Johnny English Strikes Again, 2018.
Directed by David Kerr.
Starring Rowan Atkinson, Ben Miller, Olga Kurylenko, Emma Thompson, and Jake Lacy.
SYNOPSIS:
After a cyber-attack reveals the identity of all of the active undercover agents in Britain, Johnny English is forced to come out of retirement to find the mastermind hacker.
Johnny English Strikes Again is the film we deserve; archaic, lame and limp, falling over itself for comedy sake without any preparation. Jokes are (poorly) set up, only to be left dangling, aimlessly trying for a laugh but ultimately soiling itself for the giggle.
It’s as if director David Kerr watched ten minutes of a late Roger Moore Bond flick and got distracted by the ’67 Casino Royale.
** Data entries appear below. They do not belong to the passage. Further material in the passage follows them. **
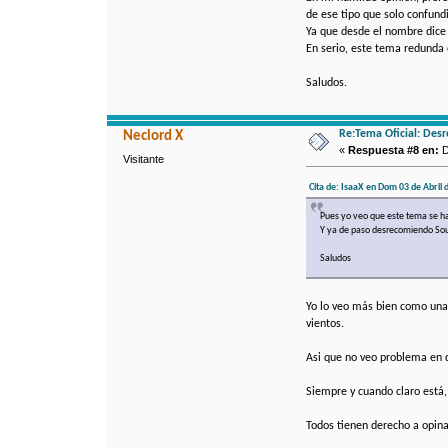
de ese tipo que solo confundi
Ya que desde el nombre dic
En serio, este tema redunda 
Saludos.
Re:Tema Oficial: Des
Neclord X
«
Respuesta #8 en:
D
Visitante
Cita de: IsaaX en Dom 03 de Abril 
Pues yo veo que este tema se ha
Y ya de paso desrecomiendo Sou
Saludos
Yo lo veo más bien como una i
vientos.
Asi que no veo problema en q
Siempre y cuando claro está,
Todos tienen derecho a opinar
It helps little that Rowan Atkinson, one of the great physical comics, looks as if tired of this world, his falls are padded with sighs and nuts shots and fart jokes have all the enthusiasm of someone desperately waiting for that paycheck to finally buy the car you can’t but look like a tosser in.
After the tepid adventures of Johnny English Returns, English returns (again) after a cyber-attack reveals all active undercover agents in MI6 – it’s Dumb Skyfall. The Prime Minister (a thankless Emma Thompson) is having meetings with a Silicon Valley Billionaire (Jake Lacy) – clearly evil – and Olga Kurylenko is also there, investigating the whole thing or something, it doesn’t matter.
It doesn’t matter. Nothing matters. We know how the film is going to an end, the twists are less twists, more a roundabout of density. It only exists as a way for Roman Atkinson to fall over, haw-hawing because it’s funny to watch a grown man put a cocktail umbrella up his nose or grapple with the virtual reality goggles – it’s funny because he’s old.
It’s a film for Brexit Britain. A stuttering, deeply unpleasant mess of ideas brought together by a group of people seemingly unaware of where it’s supposed to end up. It reduces Atkinson to someone who resembles your “I’m just tellin’ it as it is” Uncle, the sort that drinks too much on Christmas and bemoans the Queen’s speech for being “too inclusive.”
Alongside Ben Miller, the pair burn down a French restaurant – I dunno, it’s a metaphor or something – and just genuinely act like the sort of people you see at a hotel breakfast buffet cramming bacon down their gobs before sprinting to get a decent sunbed, pushing children over in the process.
An occasional set piece does raise a chuckle. An extended sequence, emphasis on extended, involving virtual reality may already feel tired, but it does give Atkinson the opportunity to actually stretch is clown muscles.
But it’s only a moment.
Dumb Skyfall is the film we deserve, and we have to live with it because we hate ourselves and it’s apt punishment.